TASK >> Render the lines of the data from the one containing "Vale Hochglanz Vale 193 cm, mit" through the end of the data, both included, as a JSON list of strings with one string per line and blank lines left out. Leave the pictures out of the answer.

SUPPLIED INFORMATION >>
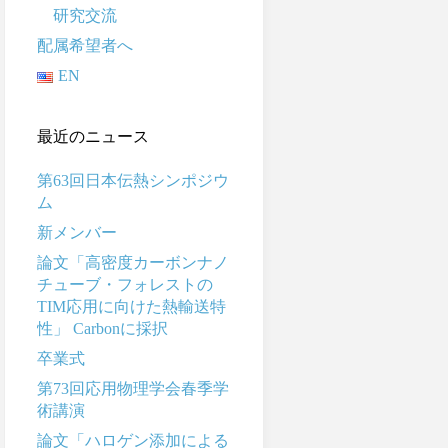
研究交流
配属希望者へ
EN
最近のニュース
第63回日本伝熱シンポジウ
ム
新メンバー
論文「高密度カーボンナノ
チューブ・フォレストの
TIM応用に向けた熱輸送特
性」 Carbonに採択
卒業式
第73回応用物理学会春季学
術講演
論文「ハロゲン添加による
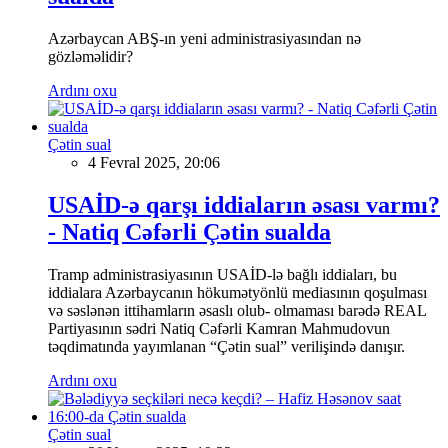
Azərbaycan ABŞ-ın yeni administrasiyasından nə
gözləməlidir?
Ardını oxu
Çətin sual
4 Fevral 2025, 20:06
USAİD-ə qarşı iddiaların əsası varmı?
- Natiq Cəfərli Çətin sualda
Tramp administrasiyasının USAİD-lə bağlı iddiaları, bu
iddialara Azərbaycanın hökumətyönlü mediasının qoşulması
və səslənən ittihamların əsaslı olub- olmaması barədə REAL
Partiyasının sədri Natiq Cəfərli Kamran Mahmudovun
təqdimatında yayımlanan “Çətin sual” verilişində danışır.
Ardını oxu
Çətin sual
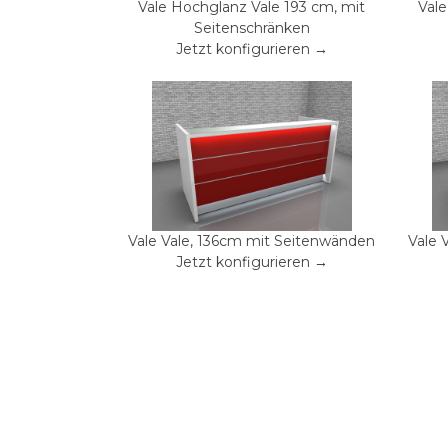
Vale Hochglanz Vale 193 cm, mit
Vale
Seitenschränken
Jetzt konfigurieren →
Vale Vale, 136cm mit Seitenwänden
Vale 
Jetzt konfigurieren →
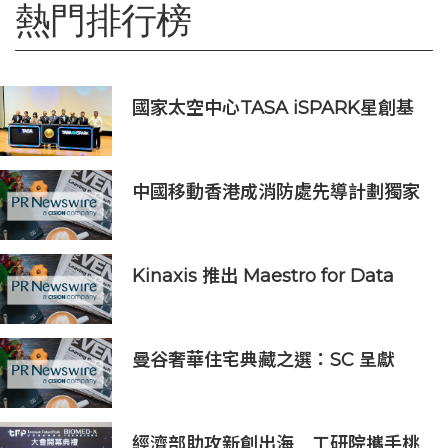
熱門排行榜
國家太空中心TASA iSPARK星創基
地落腳竹市 高虹安市長：打造太空產
業創新聚落
中國移動香港成消防處先導計劃獨家
物聯網服務及系統供應商
Kinaxis 推出 Maestro for Data
Centers，強化資料中心供應鏈決策
信心
曼谷奢華住宅典藏之選：SC 呈獻
SCOPE Collection，三大名邸，擘
畫國際奢居新格局
經濟部助攻新創出海 工研院攜手桃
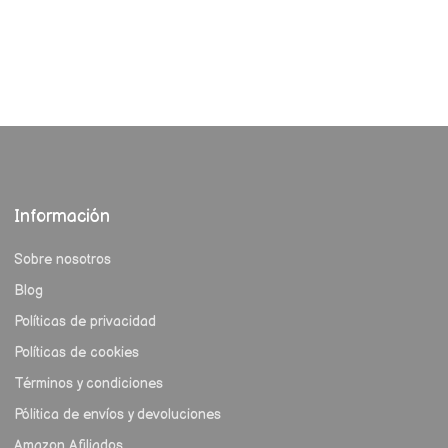
Información
Sobre nosotros
Blog
Políticas de privacidad
Políticas de cookies
Términos y condiciones
Pólitica de envíos y devoluciones
Amazon Afiliados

PROBLEM SOLUTION >>
[
  "Vale Hochglanz Vale 193 cm, mit",
  "Vale",
  "Seitenschränken",
  "Jetzt konfigurieren →",
  "Vale Vale, 136cm mit Seitenwänden",
  "Vale ",
  "Jetzt konfigurieren →",
  "熱門排行榜",
  "國家太空中心TASA iSPARK星創基",
  "地落腳竹市 高虹安市長：打造太空產",
  "業創新聚落",
  "中國移動香港成消防處先導計劃獨家",
  "物聯網服務及系統供應商",
  "Kinaxis 推出 Maestro for Data",
  "Centers，強化資料中心供應鏈決策",
  "信心",
  "曼谷奢華住宅典藏之選：SC 呈獻",
  "SCOPE Collection，三大名邸，擘",
  "畫國際奢居新格局",
  "經濟部助攻新創出海 工研院攜手桃",
  "Información",
  "Sobre nosotros",
  "Blog",
  "Políticas de privacidad",
  "Políticas de cookies",
  "Términos y condiciones",
  "Pólitica de envíos y devoluciones",
  "Amazon Afiliados"
]